- REQUEST -
An exact, complete printout of the listing is wanted, minus its images.

- SOURCE MATERIAL -
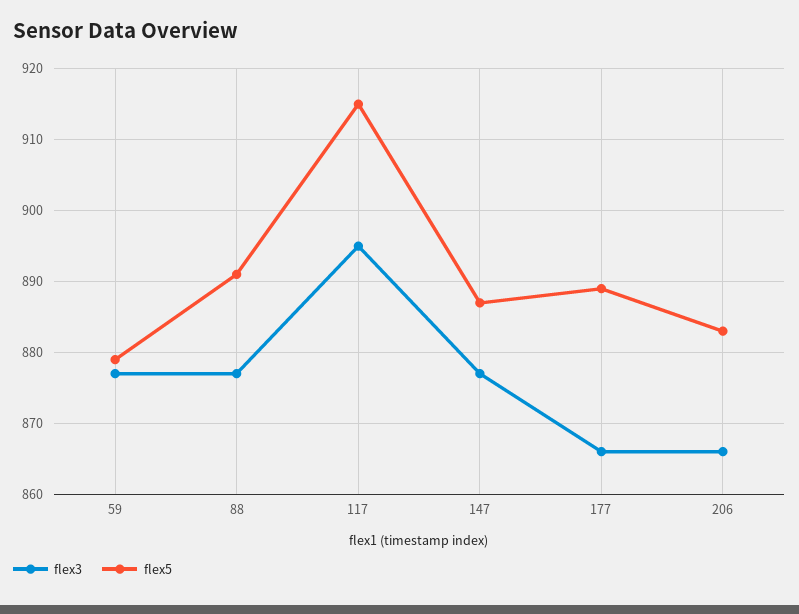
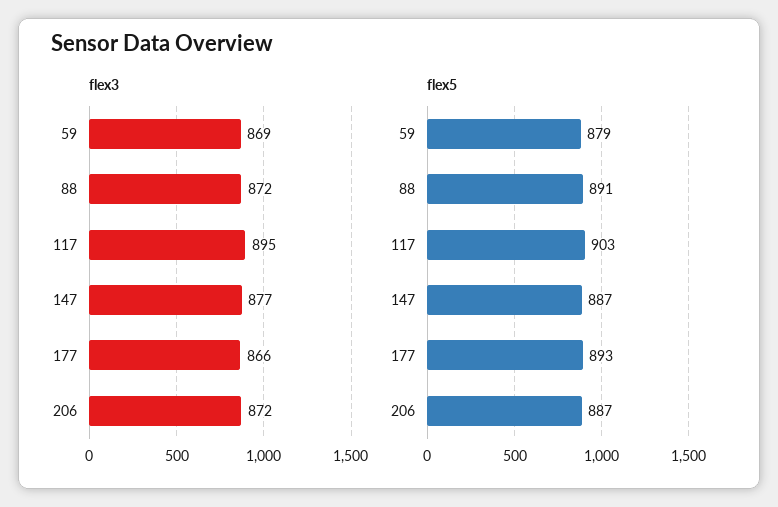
  {
    "flex3": {
-     "59": 877,
+     "59": 869,
-     "88": 877,
+     "88": 872,
      "117": 895,
      "147": 877,
      "177": 866,
-     "206": 866
+     "206": 872
    },
    "flex5": {
      "59": 879,
      "88": 891,
-     "117": 915,
+     "117": 903,
      "147": 887,
-     "177": 889,
+     "177": 893,
-     "206": 883
+     "206": 887
    }
  }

- RESULT BELOW -
  {
    "flex3": {
-     "59": 877,
+     "59": 869,
-     "88": 877,
+     "88": 872,
      "117": 895,
      "147": 877,
      "177": 866,
-     "206": 866
+     "206": 872
    },
    "flex5": {
      "59": 879,
      "88": 891,
-     "117": 915,
+     "117": 903,
      "147": 887,
-     "177": 889,
+     "177": 893,
-     "206": 883
+     "206": 887
    }
  }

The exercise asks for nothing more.